Bobby hardly knew what to say. “Well, my friend, that’s the longest speech I ever heard out of you.” He leaned forward to take Reuben’s hand in a grip of friendship. “I don’t know what’s ahead for us, but I’ll do my best to make sure you make it back to that gal of yours.”
That was the day your troubles really started. The war did something to you. It wounded you inside, and later you made choices that hurt Jerusha and Jenna. I wish I had kept my mouth shut and just let you stay in Apple Creek.
A sadness filled Bobby’s heart as he thought about the tragedy that had broken Reuben and Jerusha’s lives.
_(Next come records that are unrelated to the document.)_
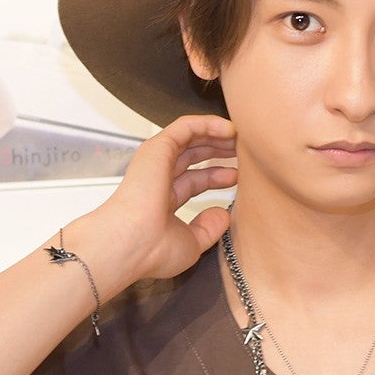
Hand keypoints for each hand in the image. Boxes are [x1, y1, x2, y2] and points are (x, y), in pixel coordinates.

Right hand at [100, 114, 237, 282]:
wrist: (131, 244)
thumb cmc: (153, 251)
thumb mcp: (192, 243)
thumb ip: (208, 228)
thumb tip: (223, 214)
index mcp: (161, 200)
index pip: (193, 181)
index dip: (217, 177)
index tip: (238, 177)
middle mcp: (157, 178)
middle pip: (192, 156)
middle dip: (217, 151)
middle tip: (243, 150)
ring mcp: (156, 162)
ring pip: (189, 137)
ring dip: (215, 134)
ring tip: (240, 136)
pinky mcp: (157, 147)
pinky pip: (186, 126)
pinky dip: (208, 123)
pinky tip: (230, 128)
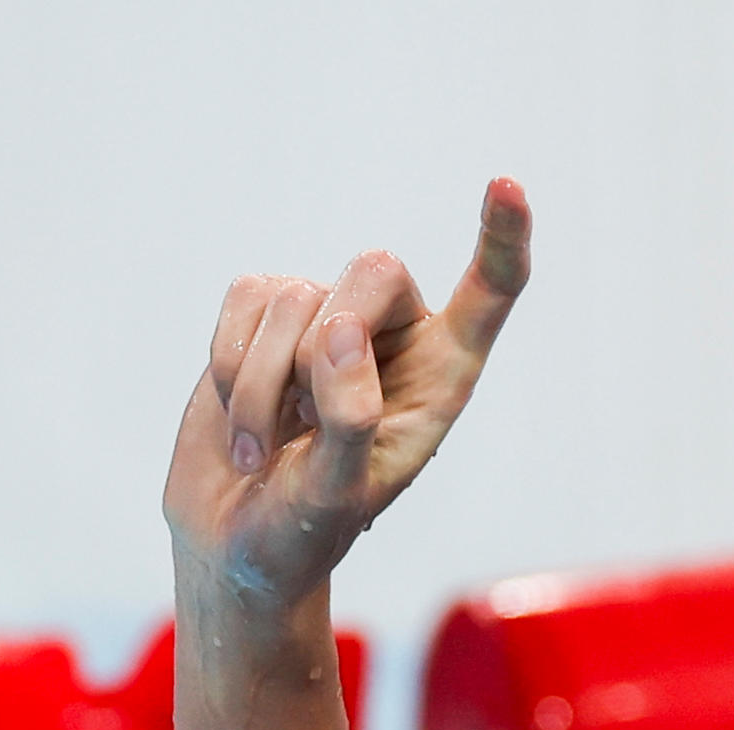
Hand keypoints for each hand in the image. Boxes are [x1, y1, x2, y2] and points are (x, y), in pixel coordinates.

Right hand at [164, 177, 531, 613]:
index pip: (490, 293)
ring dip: (261, 384)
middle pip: (377, 271)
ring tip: (263, 450)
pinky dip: (227, 363)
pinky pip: (244, 299)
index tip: (507, 185)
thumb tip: (339, 331)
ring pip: (296, 295)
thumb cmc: (304, 529)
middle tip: (303, 423)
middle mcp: (393, 336)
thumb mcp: (338, 494)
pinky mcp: (263, 316)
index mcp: (442, 377)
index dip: (502, 238)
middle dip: (326, 343)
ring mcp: (326, 318)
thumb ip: (352, 418)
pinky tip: (238, 420)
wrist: (235, 540)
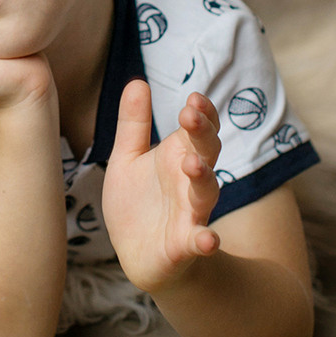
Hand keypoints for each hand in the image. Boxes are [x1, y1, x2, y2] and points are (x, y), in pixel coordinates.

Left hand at [102, 82, 222, 292]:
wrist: (137, 254)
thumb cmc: (137, 202)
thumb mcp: (127, 158)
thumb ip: (134, 124)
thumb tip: (138, 82)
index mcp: (178, 155)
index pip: (199, 128)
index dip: (202, 113)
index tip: (194, 98)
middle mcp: (190, 181)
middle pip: (207, 151)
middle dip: (202, 133)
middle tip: (190, 115)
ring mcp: (190, 212)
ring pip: (206, 191)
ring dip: (203, 177)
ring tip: (192, 164)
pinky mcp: (184, 244)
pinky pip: (199, 240)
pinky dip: (205, 240)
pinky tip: (209, 240)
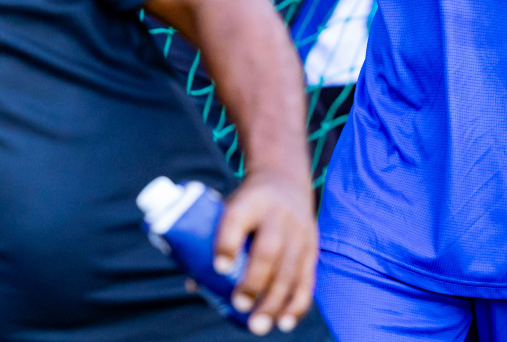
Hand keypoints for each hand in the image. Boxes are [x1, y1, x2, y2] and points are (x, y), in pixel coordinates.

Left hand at [215, 166, 317, 334]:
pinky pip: (307, 278)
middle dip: (254, 280)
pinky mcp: (312, 246)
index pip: (236, 219)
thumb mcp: (230, 207)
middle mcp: (278, 214)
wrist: (286, 180)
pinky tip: (285, 322)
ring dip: (275, 301)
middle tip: (239, 305)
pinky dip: (297, 303)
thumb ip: (213, 240)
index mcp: (250, 201)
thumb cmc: (248, 203)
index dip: (228, 243)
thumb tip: (194, 284)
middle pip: (268, 249)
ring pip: (290, 268)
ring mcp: (299, 231)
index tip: (219, 267)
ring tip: (259, 325)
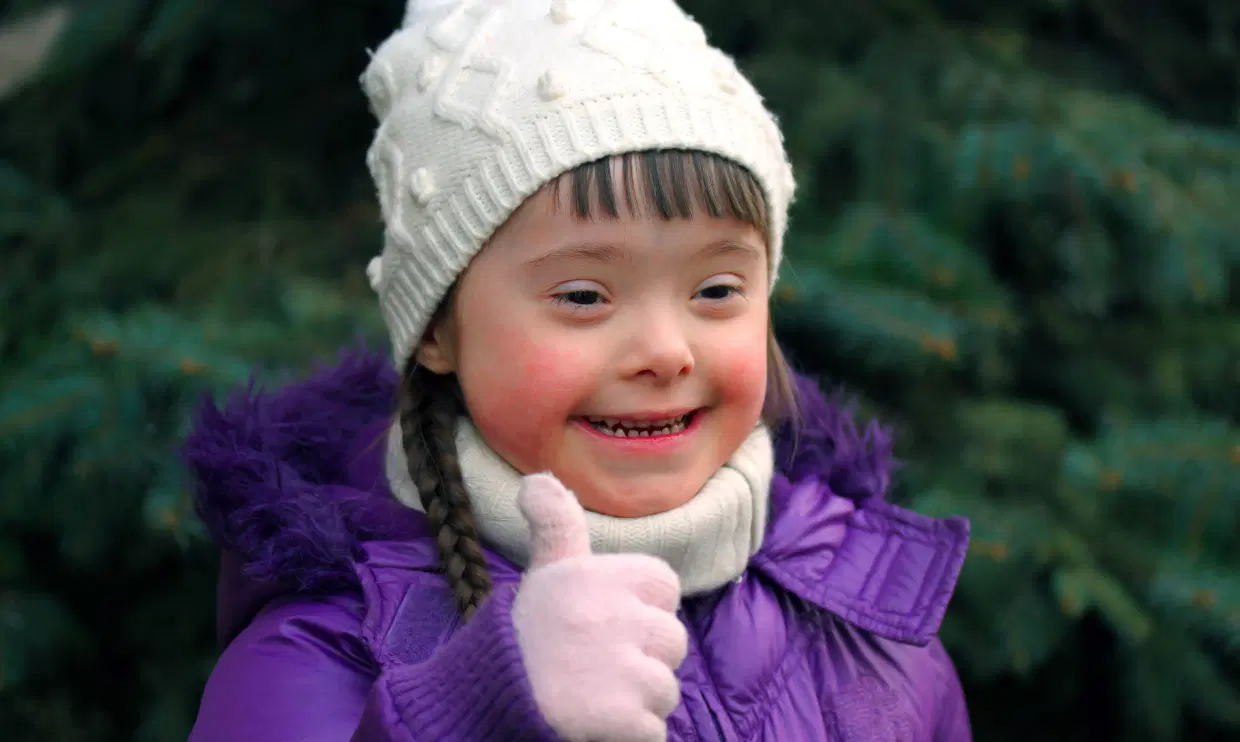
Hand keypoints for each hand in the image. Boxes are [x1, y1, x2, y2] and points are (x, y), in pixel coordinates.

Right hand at [512, 473, 687, 741]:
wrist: (487, 701)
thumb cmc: (526, 636)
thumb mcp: (544, 572)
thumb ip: (554, 523)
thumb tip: (535, 479)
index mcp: (600, 577)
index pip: (664, 585)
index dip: (642, 608)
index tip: (605, 621)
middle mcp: (615, 616)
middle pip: (672, 641)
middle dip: (643, 659)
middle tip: (595, 665)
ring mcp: (623, 669)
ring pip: (667, 689)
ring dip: (638, 702)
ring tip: (592, 695)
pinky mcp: (622, 718)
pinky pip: (655, 732)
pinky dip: (631, 735)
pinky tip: (597, 724)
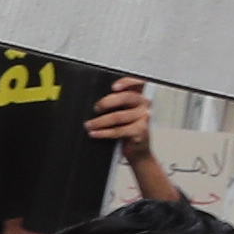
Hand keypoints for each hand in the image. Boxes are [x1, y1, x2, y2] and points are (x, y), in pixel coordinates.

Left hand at [84, 76, 183, 203]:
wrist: (138, 151)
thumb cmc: (128, 129)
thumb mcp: (124, 112)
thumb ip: (116, 104)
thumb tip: (97, 101)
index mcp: (140, 96)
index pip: (137, 83)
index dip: (126, 82)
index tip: (113, 87)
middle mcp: (144, 105)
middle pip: (126, 98)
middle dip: (107, 102)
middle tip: (96, 108)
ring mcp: (144, 118)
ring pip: (118, 117)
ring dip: (99, 122)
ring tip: (89, 125)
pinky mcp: (140, 132)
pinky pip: (118, 131)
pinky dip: (104, 133)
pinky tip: (95, 133)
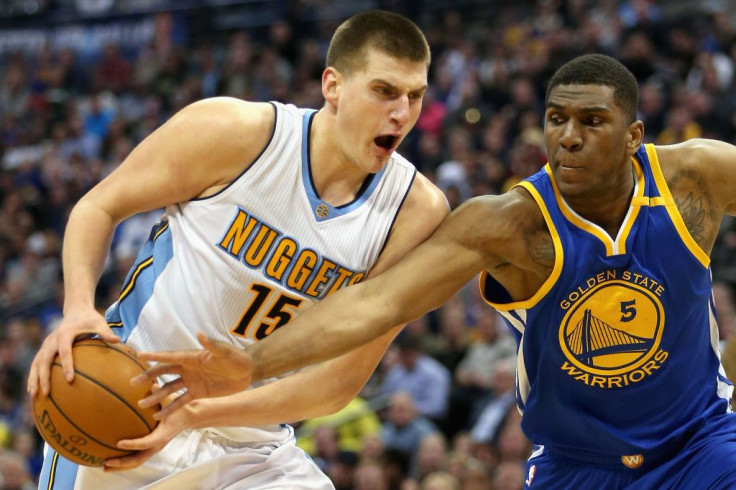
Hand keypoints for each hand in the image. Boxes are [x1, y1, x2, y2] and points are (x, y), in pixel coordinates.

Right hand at [27, 308, 119, 396]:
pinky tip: (33, 390)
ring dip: (33, 379)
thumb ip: (107, 332)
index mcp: (65, 334)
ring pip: (36, 363)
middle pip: (45, 360)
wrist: (76, 310)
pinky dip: (33, 376)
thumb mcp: (99, 323)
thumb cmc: (90, 319)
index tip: (70, 379)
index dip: (67, 365)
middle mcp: (52, 340)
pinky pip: (36, 363)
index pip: (65, 351)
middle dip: (44, 376)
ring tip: (33, 395)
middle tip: (47, 392)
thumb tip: (118, 341)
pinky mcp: (44, 349)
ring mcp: (46, 345)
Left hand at [104, 400, 189, 471]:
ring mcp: (154, 448)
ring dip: (121, 465)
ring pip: (136, 462)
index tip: (118, 443)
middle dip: (121, 463)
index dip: (132, 444)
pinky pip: (137, 457)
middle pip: (138, 460)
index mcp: (162, 435)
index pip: (145, 443)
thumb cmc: (179, 408)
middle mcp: (158, 445)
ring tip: (104, 466)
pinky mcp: (152, 448)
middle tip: (105, 463)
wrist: (190, 417)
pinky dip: (125, 460)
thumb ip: (161, 394)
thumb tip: (152, 384)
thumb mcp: (171, 400)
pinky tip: (112, 458)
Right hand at [132, 332, 253, 419]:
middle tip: (132, 383)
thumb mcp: (225, 352)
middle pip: (164, 373)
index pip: (170, 357)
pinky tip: (158, 416)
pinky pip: (181, 402)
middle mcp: (188, 369)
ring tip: (142, 404)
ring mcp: (191, 382)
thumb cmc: (237, 358)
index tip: (138, 355)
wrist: (247, 373)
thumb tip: (200, 334)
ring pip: (169, 389)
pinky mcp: (197, 393)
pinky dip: (170, 408)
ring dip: (156, 396)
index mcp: (192, 357)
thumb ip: (212, 346)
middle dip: (149, 377)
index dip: (155, 356)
Why am I still alive, living my comfortable life in Apple Creek? I should have died in that trench on that God-forsaken island. But I’m here and Jenna is gone, Reuben is gone, and now Jerusha is gone. Why couldn’t You let them be, God, and cause me trouble instead? Shoot, I don’t even believe in You, except maybe as a big troublemaker in the sky. I guess I’m a perfect candidate for tragedy. So why not me? Why them?
From the front room came the sound of a knock on the door. Betty went to see who it was. Bobby heard voices, and then Betty came rushing into the kitchen.